There are also data set quality and accuracy issues. The construction of biomedical knowledge graphs involves constant expansion and updating, Data extracted from unstructured sources, such as scientific literature, may contain errors or irrelevant information that can a negative impact on quality of the knowledge graph. Consequently, it is very critical to establish appropriate methods to evaluate the quality and content of literature.

It may also be a viable idea to combine the biomedical knowledge graph with the Apache Spark [21] architecture. Creating a knowledge graph is concerned with challenges with big data, real-time processing, and data storage. The data can be stored in HDFS, and then multiple RDD can be generated to process the data in memory, and multiple machines in the cluster can be used by parallel algorithms. Text mining can be carried out in the Apache Spark environment. Then, the second step is to import the entity relationship triples after relationship extraction and trigger, arguments (multiple groups) after event extraction into the Apache Spark environment for knowledge graph construction. Use spark streaming to update the data set in real time, and rely on spark platform for information retrieval. The speed of data processing is improved, and the storage capacity and security issues are greatly optimized. At the same time, the problem of data extensibility and timeliness is solved.

The biomedical field is extremely broad, and the existing models have weak generalization ability when dealing with previously unseen data and new fields, which is difficult to adapt to the rapidly changing biomedical research and application needs. The application of transfer learning [22] in biomedical knowledge graphing has great potential to help solve problems such as insufficient data, domain differences, and model generalization ability. Models can be pre-trained on large-scale generic knowledge graphs and then migrated to biomedical knowledge graphs by fine-tuning to a specific task in the biomedical field, or models trained in one subfield (e.g. Genomics) can be migrated to another related subfield (e.g.
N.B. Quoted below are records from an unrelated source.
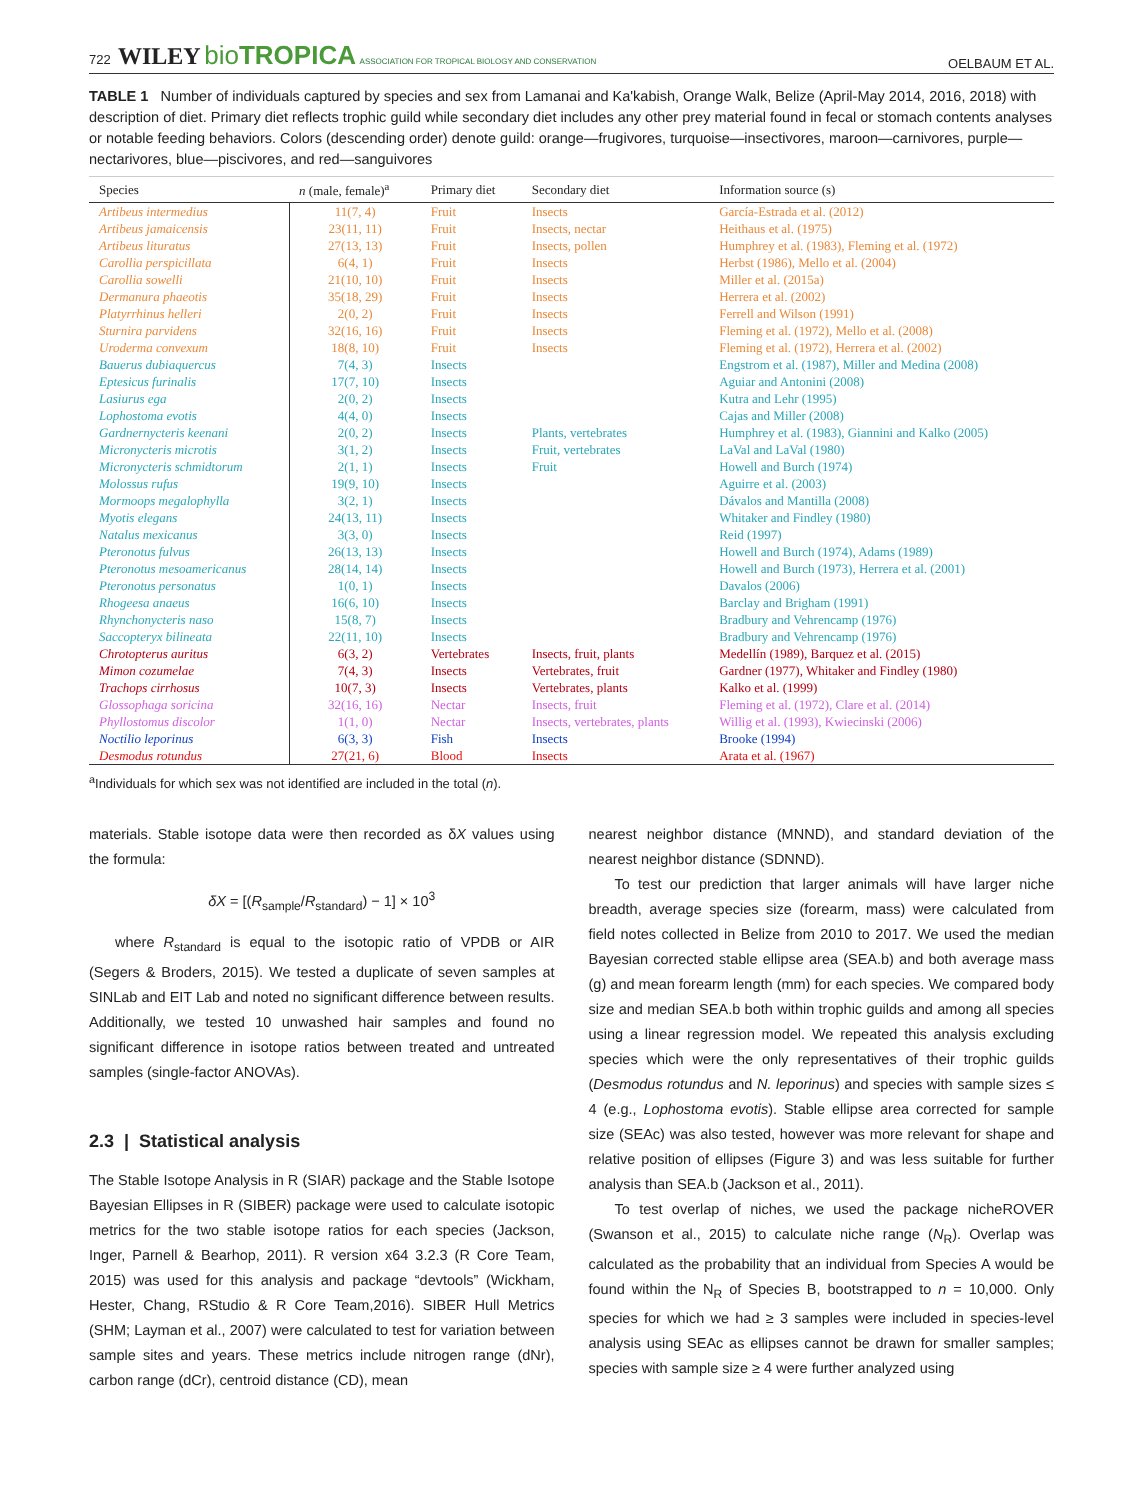722 WILEY bioTROPICA ASSOCIATION FOR TROPICAL BIOLOGY AND CONSERVATION OELBAUM ET AL.
TABLE 1 Number of individuals captured by species and sex from Lamanai and Ka'kabish, Orange Walk, Belize (April-May 2014, 2016, 2018) with description of diet. Primary diet reflects trophic guild while secondary diet includes any other prey material found in fecal or stomach contents analyses or notable feeding behaviors. Colors (descending order) denote guild: orange—frugivores, turquoise—insectivores, maroon—carnivores, purple—nectarivores, blue—piscivores, and red—sanguivores
| Species | n (male, female)<sup>a</sup> | Primary diet | Secondary diet | Information source (s) |
| --- | --- | --- | --- | --- |
| Artibeus intermedius | 11(7, 4) | Fruit | Insects | García-Estrada et al. (2012) |
| Artibeus jamaicensis | 23(11, 11) | Fruit | Insects, nectar | Heithaus et al. (1975) |
| Artibeus lituratus | 27(13, 13) | Fruit | Insects, pollen | Humphrey et al. (1983), Fleming et al. (1972) |
| Carollia perspicillata | 6(4, 1) | Fruit | Insects | Herbst (1986), Mello et al. (2004) |
| Carollia sowelli | 21(10, 10) | Fruit | Insects | Miller et al. (2015a) |
| Dermanura phaeotis | 35(18, 29) | Fruit | Insects | Herrera et al. (2002) |
| Platyrrhinus helleri | 2(0, 2) | Fruit | Insects | Ferrell and Wilson (1991) |
| Sturnira parvidens | 32(16, 16) | Fruit | Insects | Fleming et al. (1972), Mello et al. (2008) |
| Uroderma convexum | 18(8, 10) | Fruit | Insects | Fleming et al. (1972), Herrera et al. (2002) |
| Bauerus dubiaquercus | 7(4, 3) | Insects | | Engstrom et al. (1987), Miller and Medina (2008) |
| Eptesicus furinalis | 17(7, 10) | Insects | | Aguiar and Antonini (2008) |
| Lasiurus ega | 2(0, 2) | Insects | | Kutra and Lehr (1995) |
| Lophostoma evotis | 4(4, 0) | Insects | | Cajas and Miller (2008) |
| Gardnernycteris keenani | 2(0, 2) | Insects | Plants, vertebrates | Humphrey et al. (1983), Giannini and Kalko (2005) |
| Micronycteris microtis | 3(1, 2) | Insects | Fruit, vertebrates | LaVal and LaVal (1980) |
| Micronycteris schmidtorum | 2(1, 1) | Insects | Fruit | Howell and Burch (1974) |
| Molossus rufus | 19(9, 10) | Insects | | Aguirre et al. (2003) |
| Mormoops megalophylla | 3(2, 1) | Insects | | Dávalos and Mantilla (2008) |
| Myotis elegans | 24(13, 11) | Insects | | Whitaker and Findley (1980) |
| Natalus mexicanus | 3(3, 0) | Insects | | Reid (1997) |
| Pteronotus fulvus | 26(13, 13) | Insects | | Howell and Burch (1974), Adams (1989) |
| Pteronotus mesoamericanus | 28(14, 14) | Insects | | Howell and Burch (1973), Herrera et al. (2001) |
| Pteronotus personatus | 1(0, 1) | Insects | | Davalos (2006) |
| Rhogeesa anaeus | 16(6, 10) | Insects | | Barclay and Brigham (1991) |
| Rhynchonycteris naso | 15(8, 7) | Insects | | Bradbury and Vehrencamp (1976) |
| Saccopteryx bilineata | 22(11, 10) | Insects | | Bradbury and Vehrencamp (1976) |
| Chrotopterus auritus | 6(3, 2) | Vertebrates | Insects, fruit, plants | Medellín (1989), Barquez et al. (2015) |
| Mimon cozumelae | 7(4, 3) | Insects | Vertebrates, fruit | Gardner (1977), Whitaker and Findley (1980) |
| Trachops cirrhosus | 10(7, 3) | Insects | Vertebrates, plants | Kalko et al. (1999) |
| Glossophaga soricina | 32(16, 16) | Nectar | Insects, fruit | Fleming et al. (1972), Clare et al. (2014) |
| Phyllostomus discolor | 1(1, 0) | Nectar | Insects, vertebrates, plants | Willig et al. (1993), Kwiecinski (2006) |
| Noctilio leporinus | 6(3, 3) | Fish | Insects | Brooke (1994) |
| Desmodus rotundus | 27(21, 6) | Blood | Insects | Arata et al. (1967) |
<sup>a</sup> Individuals for which sex was not identified are included in the total (n).
materials. Stable isotope data were then recorded as δX values using the formula:
δX = [(R<sub>sample</sub>/R<sub>standard</sub>) − 1] × 10<sup>3</sup>
where R<sub>standard</sub> is equal to the isotopic ratio of VPDB or AIR (Segers & Broders, 2015). We tested a duplicate of seven samples at SINLab and EIT Lab and noted no significant difference between results. Additionally, we tested 10 unwashed hair samples and found no significant difference in isotope ratios between treated and untreated samples (single-factor ANOVAs).
2.3 | Statistical analysis
The Stable Isotope Analysis in R (SIAR) package and the Stable Isotope Bayesian Ellipses in R (SIBER) package were used to calculate isotopic metrics for the two stable isotope ratios for each species (Jackson, Inger, Parnell & Bearhop, 2011). R version x64 3.2.3 (R Core Team, 2015) was used for this analysis and package “devtools” (Wickham, Hester, Chang, RStudio & R Core Team,2016). SIBER Hull Metrics (SHM; Layman et al., 2007) were calculated to test for variation between sample sites and years. These metrics include nitrogen range (dNr), carbon range (dCr), centroid distance (CD), mean
nearest neighbor distance (MNND), and standard deviation of the nearest neighbor distance (SDNND).
To test our prediction that larger animals will have larger niche breadth, average species size (forearm, mass) were calculated from field notes collected in Belize from 2010 to 2017. We used the median Bayesian corrected stable ellipse area (SEA.b) and both average mass (g) and mean forearm length (mm) for each species. We compared body size and median SEA.b both within trophic guilds and among all species using a linear regression model. We repeated this analysis excluding species which were the only representatives of their trophic guilds (Desmodus rotundus and N. leporinus) and species with sample sizes ≤ 4 (e.g., Lophostoma evotis). Stable ellipse area corrected for sample size (SEAc) was also tested, however was more relevant for shape and relative position of ellipses (Figure 3) and was less suitable for further analysis than SEA.b (Jackson et al., 2011).
To test overlap of niches, we used the package nicheROVER (Swanson et al., 2015) to calculate niche range (N<sub>R</sub>). Overlap was calculated as the probability that an individual from Species A would be found within the N<sub>R</sub> of Species B, bootstrapped to n = 10,000. Only species for which we had ≥ 3 samples were included in species-level analysis using SEAc as ellipses cannot be drawn for smaller samples; species with sample size ≥ 4 were further analyzed using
Proteomics). Cross-domain transfer of knowledge is achieved by sharing common biomedical characteristics and knowledge.

4. Conclusion

In this paper, the necessity and method of constructing biomedical knowledge graph are summarized and expounded. In addition, it describes limitations and research difficulties of current biomedical knowledge graph and puts forward two ideas to solve relevant problems. The application of biomedical knowledge graph has a broad picture, and it is expected to have greater applications in drug repositioning, clinical trial optimization and medical education and research.